## ACTIVITY
In the data that follows, every line containing the word "evenodd" should be returned.

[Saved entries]
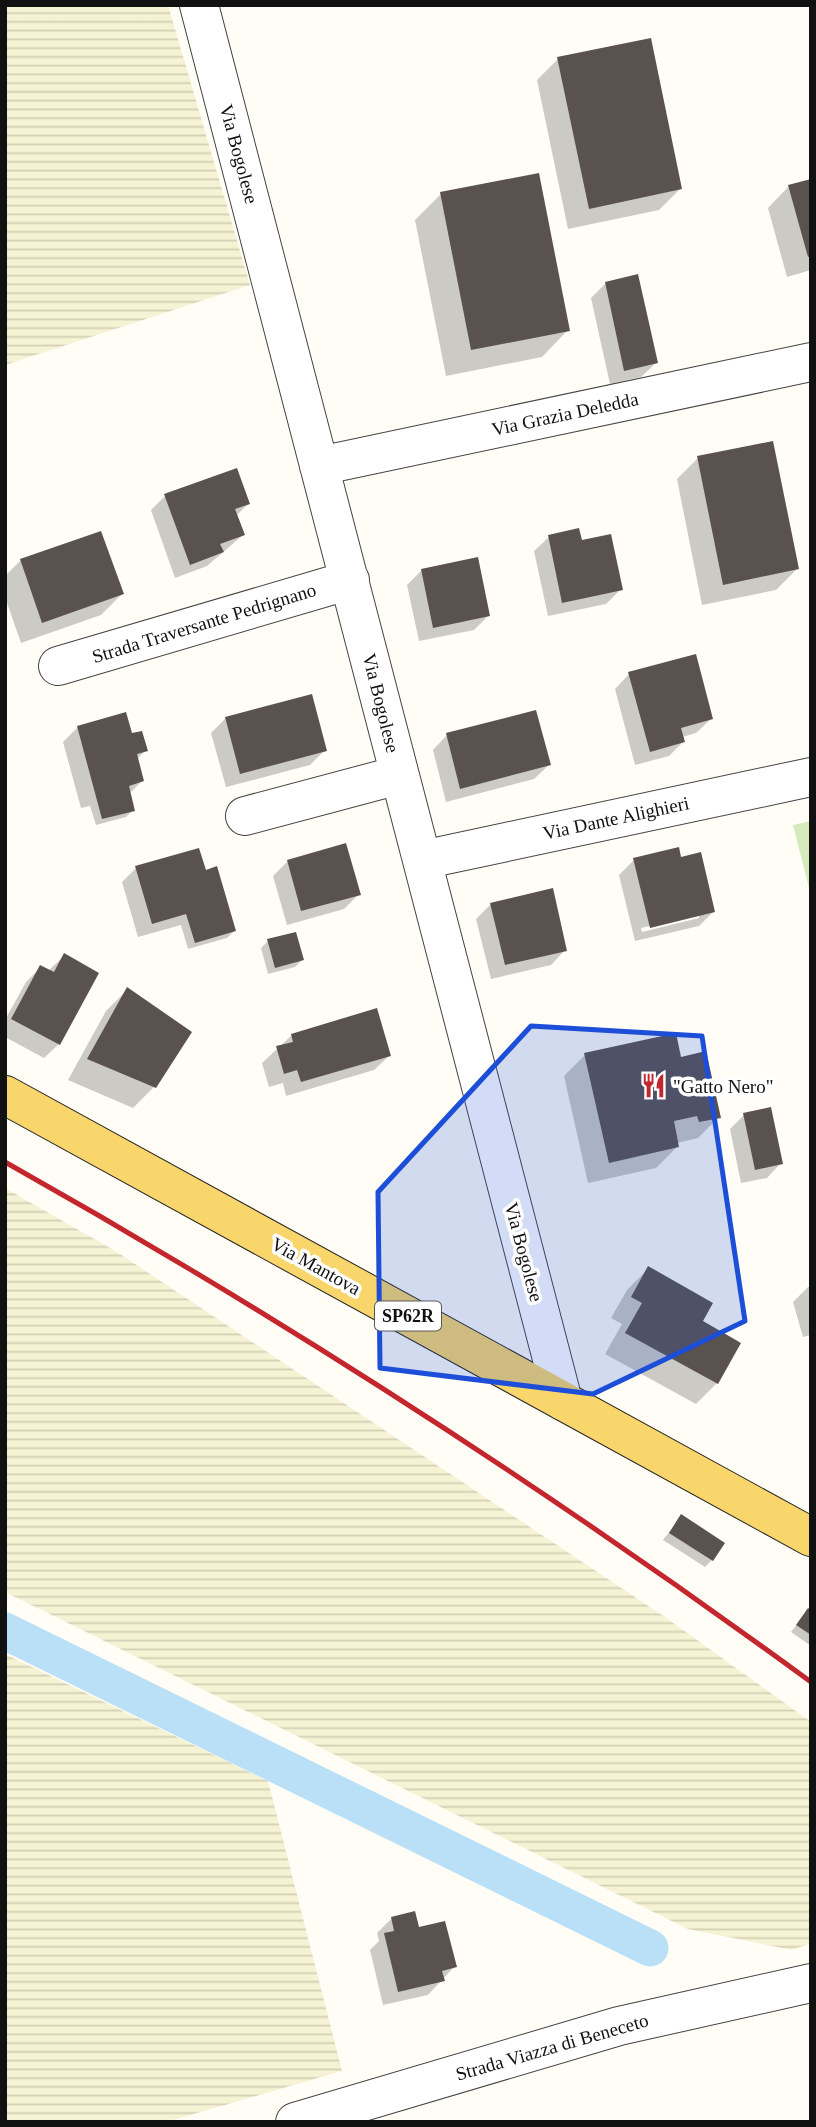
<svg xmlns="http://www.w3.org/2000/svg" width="816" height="2127" viewBox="0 0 816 2127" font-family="Georgia,serif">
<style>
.farmland{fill:url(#farmland-rules)}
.green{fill:#d5ebbd}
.shadow{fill:#0003;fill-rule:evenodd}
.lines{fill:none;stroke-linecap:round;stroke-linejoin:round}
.canal{stroke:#b9e0f7;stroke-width:37}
.building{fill:#5a524d}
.minor-casing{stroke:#444;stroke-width:40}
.primary-casing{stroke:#222;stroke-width:40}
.minor{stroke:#fff;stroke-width:38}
.primary{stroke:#f9d66b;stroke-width:38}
.rail{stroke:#c4262e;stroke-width:5}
.marked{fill:#1d4ed8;fill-opacity:0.2;stroke:#1d4ed8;stroke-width:5;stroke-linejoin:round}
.labels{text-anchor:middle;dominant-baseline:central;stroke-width:7;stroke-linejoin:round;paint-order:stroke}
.shield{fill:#fff;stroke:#585858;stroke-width:2}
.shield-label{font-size:18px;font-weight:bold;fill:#111}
.street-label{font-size:19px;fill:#111;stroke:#fff}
.poi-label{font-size:19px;fill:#111;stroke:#fff;text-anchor:start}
</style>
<defs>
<pattern id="farmland-rules" width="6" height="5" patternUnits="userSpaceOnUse" patternTransform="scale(1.75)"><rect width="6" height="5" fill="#f6f3d4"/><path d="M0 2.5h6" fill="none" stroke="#d2cfb5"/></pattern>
</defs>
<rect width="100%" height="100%" fill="#fffdf5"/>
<!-- farmland -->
<path class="farmland" d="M5 5H168L250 285 5 365Z
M5 1188 117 1252 665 1617 811 1722V1943L792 1950 688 1929 5 1592Z
M5 1654 268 1781 342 2071 166 2122H5Z"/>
<!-- green -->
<path class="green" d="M811 821V896L793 825Z"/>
<!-- shadow -->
<path class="shadow" d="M558 59 680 189 659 210 568 229 537 80Z
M811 181V270L787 277 768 208 789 186Z
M441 194 568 330 542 357 446 376 415 220Z
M606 283 656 363 641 377 610 384 591 298Z
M698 458 797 569 776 590 702 605 677 479Z
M165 496 248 504 236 516 243 535 207 566 175 578 151 510Z
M549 537 581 542 621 589 606 604 548 616 534 551Z
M21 560 122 594 101 615 21 643 5 597V576Z
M422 570 488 616 474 630 419 641 407 585Z
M629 674 711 719 696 733 682 737 683 742 669 756 635 765 615 689Z
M226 718 325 750 310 765 226 787 211 733Z
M78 727 131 735 146 750 136 760 142 781 129 794 133 810 126 817 96 825 90 806 81 808 63 742Z
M447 735 549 765 534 779 446 802 433 750Z
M634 860 713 912 699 926 635 941 619 875ZM699 914V918L642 932 641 928Z
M288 861 359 894 344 909 287 925 273 876Z
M136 868 205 872 234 931 227 938 188 949 181 925 138 937 122 882Z
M491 904 565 950 551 965 491 979 476 919Z
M268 941 302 960 295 967 268 974 261 948Z
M64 956 59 1044 44 1058 5 1037V1020L26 982 41 967 48 971Z
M127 990 154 1087 133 1108 68 1080 106 1011Z
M292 1035 389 1056 374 1070 286 1096 283 1083 269 1087 262 1063Z
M585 1055 680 1059 719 1117 698 1138 677 1143V1147L656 1168 588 1183 564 1076Z
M744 1115 781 1163 767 1178 741 1183 730 1129Z
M648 1269 700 1322 717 1383 696 1404 605 1354 622 1324 611 1318 627 1290Z
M808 1287H811V1335L803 1337 793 1302Z
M681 1517 712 1560 705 1567 663 1540Z
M808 1610 811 1612V1646L791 1632Z
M392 1918 417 1930 455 1966 428 1995 383 2005 370 1950 379 1941 377 1933Z"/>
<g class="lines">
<!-- canal -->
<path class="canal" d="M5 1631 650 1948"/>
</g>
<!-- building -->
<path class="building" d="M651 38 682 189 589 209 557 57Z
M539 173 570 331 471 350 440 192Z
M811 179V256L808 257 788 185Z
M638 274 658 363 624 371 605 282Z
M773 441 799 569 723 585 697 456Z
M237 468 250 504 235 509 245 535 220 544 224 552 190 565 164 494Z
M579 528 582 540 611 534 623 590 562 603 548 535Z
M101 531 124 594 42 623 20 559Z
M478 557 490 616 433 628 421 569Z
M696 654 713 719 681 728 685 742 650 752 628 672Z
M312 694 327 751 240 774 225 717Z
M536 710 551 765 460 789 446 733Z
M126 712 132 733 142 731 148 751 137 754 144 781 129 786 135 811 102 819 77 726Z
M346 843 361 895 301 911 287 860Z
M679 847 681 857 701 852 715 912 650 928 633 858Z
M199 848 206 870 217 866 236 931 195 943 186 914 152 924 135 866Z
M553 888 567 951 505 965 490 903Z
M296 932 304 960 275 968 267 939Z
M64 953 99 973 60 1045 11 1019 40 965 54 972Z
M127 987 192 1032 156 1088 87 1059Z
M377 1008 391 1056 301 1082 297 1070 284 1074 276 1046 293 1042 291 1034Z
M676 1033 681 1057 706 1051 721 1118 699 1122 697 1116 674 1121 679 1147 609 1163 584 1053Z
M771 1107 783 1164 755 1170 743 1113Z
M648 1266 713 1303 703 1321 741 1343 718 1384 625 1333 642 1303 631 1297Z
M681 1514 725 1543 713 1561 669 1533Z
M808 1608 811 1610V1635L796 1625Z
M415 1911 419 1927 445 1921 457 1967 442 1971 445 1981 398 1992 384 1933 394 1931 391 1917Z"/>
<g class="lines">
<defs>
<path id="minor" d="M199 5 563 1401
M319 466 811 362
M58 666 350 580
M245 816 399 775
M422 860 811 777
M295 2122 619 2026 811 1983"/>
<path id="primary" d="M5 1095 811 1537"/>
</defs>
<!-- minor casing -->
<use href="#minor" class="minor-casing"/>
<!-- primary casing -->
<use href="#primary" class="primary-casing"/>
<!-- minor -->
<use href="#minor" class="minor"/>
<!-- primary -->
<use href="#primary" class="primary"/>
<!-- rail -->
<path class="rail" d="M5 1162C283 1318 553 1493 811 1682"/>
</g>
<!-- marked area -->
<path class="marked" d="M531 1026 702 1036 745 1321 593 1394 380 1368 378 1192Z"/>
<!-- icons -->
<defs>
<symbol id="restaurant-bare" viewBox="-9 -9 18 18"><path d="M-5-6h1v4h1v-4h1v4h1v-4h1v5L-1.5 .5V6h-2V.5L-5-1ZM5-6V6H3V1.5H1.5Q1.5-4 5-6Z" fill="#c4262e" stroke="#fff" stroke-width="2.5" paint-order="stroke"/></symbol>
</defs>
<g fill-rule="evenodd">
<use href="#restaurant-bare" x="636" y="1068" width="35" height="35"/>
</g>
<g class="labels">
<!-- shield labels -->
<rect class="shield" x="375" y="1301.5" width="66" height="29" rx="5"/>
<g class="shield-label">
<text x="408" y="1316">SP62R</text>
</g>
<!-- street labels -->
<g class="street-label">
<text transform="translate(239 154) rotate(75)">Via Bogolese</text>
<text transform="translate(565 414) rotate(-12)">Via Grazia Deledda</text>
<text transform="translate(204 623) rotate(-17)">Strada Traversante Pedrignano</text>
<text transform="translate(381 703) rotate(76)">Via Bogolese</text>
<text transform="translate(616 818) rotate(-12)">Via Dante Alighieri</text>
<text transform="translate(524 1252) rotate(75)">Via Bogolese</text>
<text transform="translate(316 1266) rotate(29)">Via Mantova</text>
<text transform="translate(552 2047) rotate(-16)">Strada Viazza di Beneceto</text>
</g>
<!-- poi labels -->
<g class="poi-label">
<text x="673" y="1086">"Gatto Nero"</text>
</g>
</g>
<!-- border -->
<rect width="816" height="2127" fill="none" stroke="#111111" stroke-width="14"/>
</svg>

## EXERCISE OUTPUT
.shadow{fill:#0003;fill-rule:evenodd}
<g fill-rule="evenodd">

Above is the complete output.